On ne peut pas dire qu’il y a un sentiment anti-français. Je pense plutôt que l’on observe l’émergence d’une jeunesse africaine éduquée et formée, qui a accès à l’information et qui a constaté des déséquilibres dans les rapports entre la France, l’Europe et l’Afrique. La France doit mieux comprendre et connaître les enjeux du continent africain. Le sentiment qui domine aujourd’hui est plutôt une volonté de changement de paradigme dans les relations Europe-Afrique. Il faut rétablir l’équilibre, mettre en place les conditions du dialogue dans les relations bilatérales, mais aussi établir des pactes économiques dont bénéficient les pays concernés mais aussi les populations.

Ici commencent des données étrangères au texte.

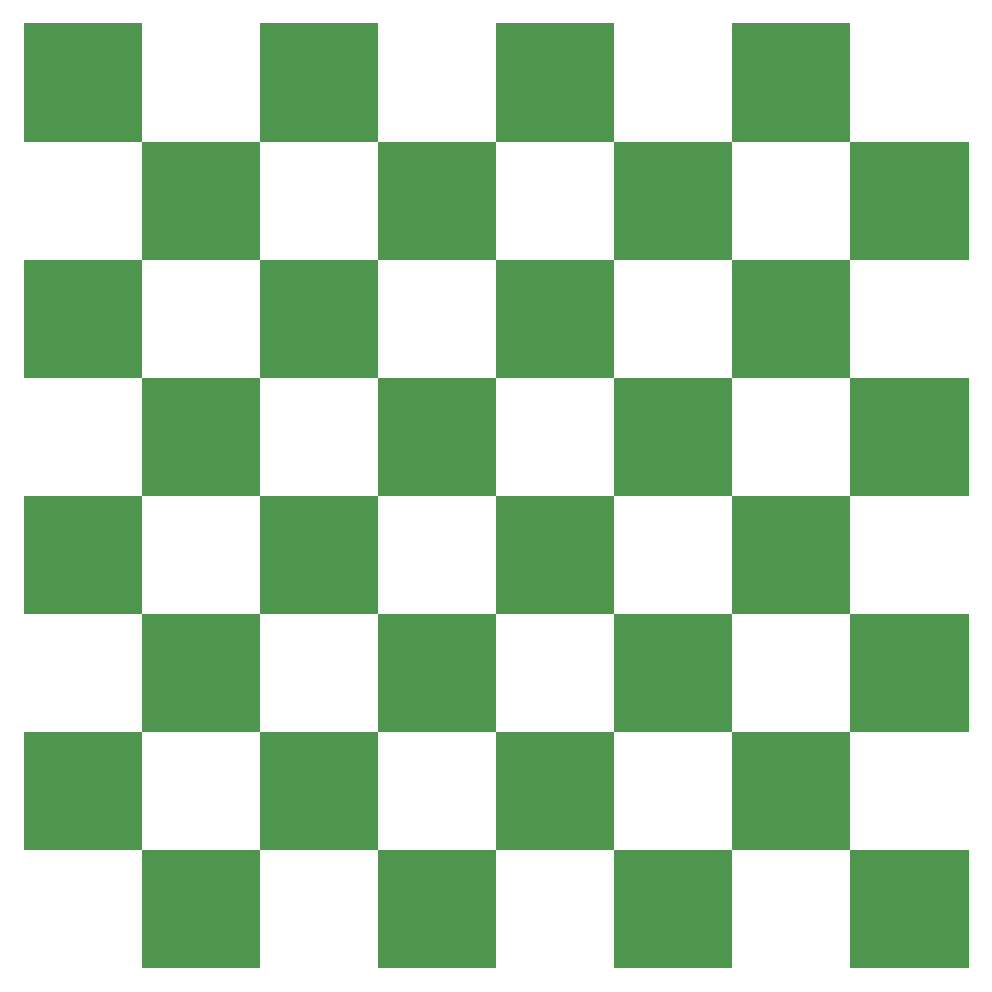
<source format=gbr>
%TF.GenerationSoftware,KiCad,Pcbnew,9.0.4*%
%TF.CreationDate,2025-09-19T07:52:55-04:00*%
%TF.ProjectId,tf_chess,74665f63-6865-4737-932e-6b696361645f,rev?*%
%TF.SameCoordinates,Original*%
%TF.FileFunction,Copper,L1,Top*%
%TF.FilePolarity,Positive*%
%FSLAX46Y46*%
G04 Gerber Fmt 4.6, Leading zero omitted, Abs format (unit mm)*
G04 Created by KiCad (PCBNEW 9.0.4) date 2025-09-19 07:52:55*
%MOMM*%
%LPD*%
G01*
G04 APERTURE LIST*
G04 APERTURE END LIST*
%TA.AperFunction,NonConductor*%
G36*
X119500000Y-124500000D02*
G01*
X129500000Y-124500000D01*
X129500000Y-134500000D01*
X119500000Y-134500000D01*
X119500000Y-124500000D01*
G37*
%TD.AperFunction*%
%TA.AperFunction,NonConductor*%
G36*
X119500000Y-104500000D02*
G01*
X129500000Y-104500000D01*
X129500000Y-114500000D01*
X119500000Y-114500000D01*
X119500000Y-104500000D01*
G37*
%TD.AperFunction*%
%TA.AperFunction,NonConductor*%
G36*
X129500000Y-54500000D02*
G01*
X139500000Y-54500000D01*
X139500000Y-64500000D01*
X129500000Y-64500000D01*
X129500000Y-54500000D01*
G37*
%TD.AperFunction*%
%TA.AperFunction,NonConductor*%
G36*
X139500000Y-64500000D02*
G01*
X149500000Y-64500000D01*
X149500000Y-74500000D01*
X139500000Y-74500000D01*
X139500000Y-64500000D01*
G37*
%TD.AperFunction*%
%TA.AperFunction,NonConductor*%
G36*
X109500000Y-114500000D02*
G01*
X119500000Y-114500000D01*
X119500000Y-124500000D01*
X109500000Y-124500000D01*
X109500000Y-114500000D01*
G37*
%TD.AperFunction*%
%TA.AperFunction,NonConductor*%
G36*
X179500000Y-84500000D02*
G01*
X189500000Y-84500000D01*
X189500000Y-94500000D01*
X179500000Y-94500000D01*
X179500000Y-84500000D01*
G37*
%TD.AperFunction*%
%TA.AperFunction,NonConductor*%
G36*
X119500000Y-64500000D02*
G01*
X129500000Y-64500000D01*
X129500000Y-74500000D01*
X119500000Y-74500000D01*
X119500000Y-64500000D01*
G37*
%TD.AperFunction*%
%TA.AperFunction,NonConductor*%
G36*
X139500000Y-84500000D02*
G01*
X149500000Y-84500000D01*
X149500000Y-94500000D01*
X139500000Y-94500000D01*
X139500000Y-84500000D01*
G37*
%TD.AperFunction*%
%TA.AperFunction,NonConductor*%
G36*
X159500000Y-104500000D02*
G01*
X169500000Y-104500000D01*
X169500000Y-114500000D01*
X159500000Y-114500000D01*
X159500000Y-104500000D01*
G37*
%TD.AperFunction*%
%TA.AperFunction,NonConductor*%
G36*
X129500000Y-74500000D02*
G01*
X139500000Y-74500000D01*
X139500000Y-84500000D01*
X129500000Y-84500000D01*
X129500000Y-74500000D01*
G37*
%TD.AperFunction*%
%TA.AperFunction,NonConductor*%
G36*
X149500000Y-114500000D02*
G01*
X159500000Y-114500000D01*
X159500000Y-124500000D01*
X149500000Y-124500000D01*
X149500000Y-114500000D01*
G37*
%TD.AperFunction*%
%TA.AperFunction,NonConductor*%
G36*
X159500000Y-84500000D02*
G01*
X169500000Y-84500000D01*
X169500000Y-94500000D01*
X159500000Y-94500000D01*
X159500000Y-84500000D01*
G37*
%TD.AperFunction*%
%TA.AperFunction,NonConductor*%
G36*
X179500000Y-64500000D02*
G01*
X189500000Y-64500000D01*
X189500000Y-74500000D01*
X179500000Y-74500000D01*
X179500000Y-64500000D01*
G37*
%TD.AperFunction*%
%TA.AperFunction,NonConductor*%
G36*
X109500000Y-74500000D02*
G01*
X119500000Y-74500000D01*
X119500000Y-84500000D01*
X109500000Y-84500000D01*
X109500000Y-74500000D01*
G37*
%TD.AperFunction*%
%TA.AperFunction,NonConductor*%
G36*
X149500000Y-74500000D02*
G01*
X159500000Y-74500000D01*
X159500000Y-84500000D01*
X149500000Y-84500000D01*
X149500000Y-74500000D01*
G37*
%TD.AperFunction*%
%TA.AperFunction,NonConductor*%
G36*
X129500000Y-114500000D02*
G01*
X139500000Y-114500000D01*
X139500000Y-124500000D01*
X129500000Y-124500000D01*
X129500000Y-114500000D01*
G37*
%TD.AperFunction*%
%TA.AperFunction,NonConductor*%
G36*
X149500000Y-54500000D02*
G01*
X159500000Y-54500000D01*
X159500000Y-64500000D01*
X149500000Y-64500000D01*
X149500000Y-54500000D01*
G37*
%TD.AperFunction*%
%TA.AperFunction,NonConductor*%
G36*
X139500000Y-104500000D02*
G01*
X149500000Y-104500000D01*
X149500000Y-114500000D01*
X139500000Y-114500000D01*
X139500000Y-104500000D01*
G37*
%TD.AperFunction*%
%TA.AperFunction,NonConductor*%
G36*
X109500000Y-94500000D02*
G01*
X119500000Y-94500000D01*
X119500000Y-104500000D01*
X109500000Y-104500000D01*
X109500000Y-94500000D01*
G37*
%TD.AperFunction*%
%TA.AperFunction,NonConductor*%
G36*
X169500000Y-114500000D02*
G01*
X179500000Y-114500000D01*
X179500000Y-124500000D01*
X169500000Y-124500000D01*
X169500000Y-114500000D01*
G37*
%TD.AperFunction*%
%TA.AperFunction,NonConductor*%
G36*
X179500000Y-104500000D02*
G01*
X189500000Y-104500000D01*
X189500000Y-114500000D01*
X179500000Y-114500000D01*
X179500000Y-104500000D01*
G37*
%TD.AperFunction*%
%TA.AperFunction,NonConductor*%
G36*
X139500000Y-124500000D02*
G01*
X149500000Y-124500000D01*
X149500000Y-134500000D01*
X139500000Y-134500000D01*
X139500000Y-124500000D01*
G37*
%TD.AperFunction*%
%TA.AperFunction,NonConductor*%
G36*
X159500000Y-124500000D02*
G01*
X169500000Y-124500000D01*
X169500000Y-134500000D01*
X159500000Y-134500000D01*
X159500000Y-124500000D01*
G37*
%TD.AperFunction*%
%TA.AperFunction,NonConductor*%
G36*
X149500000Y-94500000D02*
G01*
X159500000Y-94500000D01*
X159500000Y-104500000D01*
X149500000Y-104500000D01*
X149500000Y-94500000D01*
G37*
%TD.AperFunction*%
%TA.AperFunction,NonConductor*%
G36*
X169500000Y-94500000D02*
G01*
X179500000Y-94500000D01*
X179500000Y-104500000D01*
X169500000Y-104500000D01*
X169500000Y-94500000D01*
G37*
%TD.AperFunction*%
%TA.AperFunction,NonConductor*%
G36*
X129500000Y-94500000D02*
G01*
X139500000Y-94500000D01*
X139500000Y-104500000D01*
X129500000Y-104500000D01*
X129500000Y-94500000D01*
G37*
%TD.AperFunction*%
%TA.AperFunction,NonConductor*%
G36*
X159500000Y-64500000D02*
G01*
X169500000Y-64500000D01*
X169500000Y-74500000D01*
X159500000Y-74500000D01*
X159500000Y-64500000D01*
G37*
%TD.AperFunction*%
%TA.AperFunction,NonConductor*%
G36*
X179500000Y-124500000D02*
G01*
X189500000Y-124500000D01*
X189500000Y-134500000D01*
X179500000Y-134500000D01*
X179500000Y-124500000D01*
G37*
%TD.AperFunction*%
%TA.AperFunction,NonConductor*%
G36*
X169500000Y-74500000D02*
G01*
X179500000Y-74500000D01*
X179500000Y-84500000D01*
X169500000Y-84500000D01*
X169500000Y-74500000D01*
G37*
%TD.AperFunction*%
%TA.AperFunction,NonConductor*%
G36*
X109500000Y-54500000D02*
G01*
X119500000Y-54500000D01*
X119500000Y-64500000D01*
X109500000Y-64500000D01*
X109500000Y-54500000D01*
G37*
%TD.AperFunction*%
%TA.AperFunction,NonConductor*%
G36*
X169500000Y-54500000D02*
G01*
X179500000Y-54500000D01*
X179500000Y-64500000D01*
X169500000Y-64500000D01*
X169500000Y-54500000D01*
G37*
%TD.AperFunction*%
%TA.AperFunction,NonConductor*%
G36*
X119500000Y-84500000D02*
G01*
X129500000Y-84500000D01*
X129500000Y-94500000D01*
X119500000Y-94500000D01*
X119500000Y-84500000D01*
G37*
%TD.AperFunction*%
M02*

</source>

Comment se portent les relations avec la Chine et la Russie ?
Aujourd’hui, les relations de l’Afrique avec la Chine ou la Russie sont des relations de partenariat économique. Je pense que c’est un choix par défaut. Rappelons que l’Afrique et l’Europe (et la France) ont une histoire commune. Mais la méconnaissance du continent par l’Europe et la France fait que l’Afrique se tourne plus facilement vers ces partenaires-là qui font peut-être moins d’ingérence politique. L’Europe et la France auraient tout à gagner en reposant les bases d’une relation économique bilatérale avec l’Afrique dans des partenariats gagnant-gagnant. En investissant en Afrique, on crée de la richesse et de l’emploi, et on forme les populations. Avec la croissance, et par effet de levier, les pays européens bénéficieront automatiquement de cette croissance.
Vous parliez de l’accession de Félix Tshisekedi au pouvoir comme les premiers signes du changement dans le pays. Quel regard portez-vous sur son action ?
Il a impulsé des actions de changement et l’on commence déjà à mesurer les effets de ses initiatives. Je pense qu’il faut le soutenir pour poursuivre cet élan de stabilité.
Quels sont les défis auxquels devra faire face le Congo dans les prochaines décennies ?
Dans les prochaines décennies, le défi majeur auquel sera confronté le Congo sera d’abord le défi démographique. Si l’on ne prend pas la mesure de cette éclosion démographique, cela va contribuer à une paupérisation de la société. Cela va alors contribuer à un accroissement de la pauvreté et une augmentation inévitable de l’insécurité.
Ensuite, il y a un défi économique. Puisqu’il faut poser les bases de la confiance, attirer à nouveau les investissements, favoriser la création de richesse dans le pays pour créer de l’emploi. Enfin, il faut un secteur bancaire fiable et robuste, capable d’anticiper les risques systémiques et de garantir la sécurité des banques.
Vous concluez sur une note d’espoir avec l’émergence d’une nouvelle génération de jeunes hommes et jeunes femmes en Afrique. « L’éducation pour tous : un impératif politique, social et économique ». Le Congo en a-t-il les moyens ?
Depuis son accession au pouvoir, le président Félix Tshisekedi a lancé dans l’ensemble du pays une campagne de gratuité de l’enseignement primaire pour les garçons et les filles. Une mesure essentielle puisqu’on ne bâtit pas une nation sans éducation. L’accès à l’éducation des jeunes femmes est également un enjeu décisif. Il faut qu’elles aient accès à l’enseignement pour plus tard accéder à des postes clés dans la société. Une nation forte est une nation portée par une jeunesse éduquée.
Je rêve de voir la RDC comme acteur fort en Afrique, une superpuissance. Elle a tous les éléments, tous les atouts pour faire d’elle une puissance économique à l’échelle africaine mais aussi mondiale. L’objectif de ce livre est de pouvoir donner un regard différent à l’Afrique et à la RDC. Car je suis convaincu que l’avenir du monde ne peut s’inscrire sans le concours de l’Afrique et de la RDC.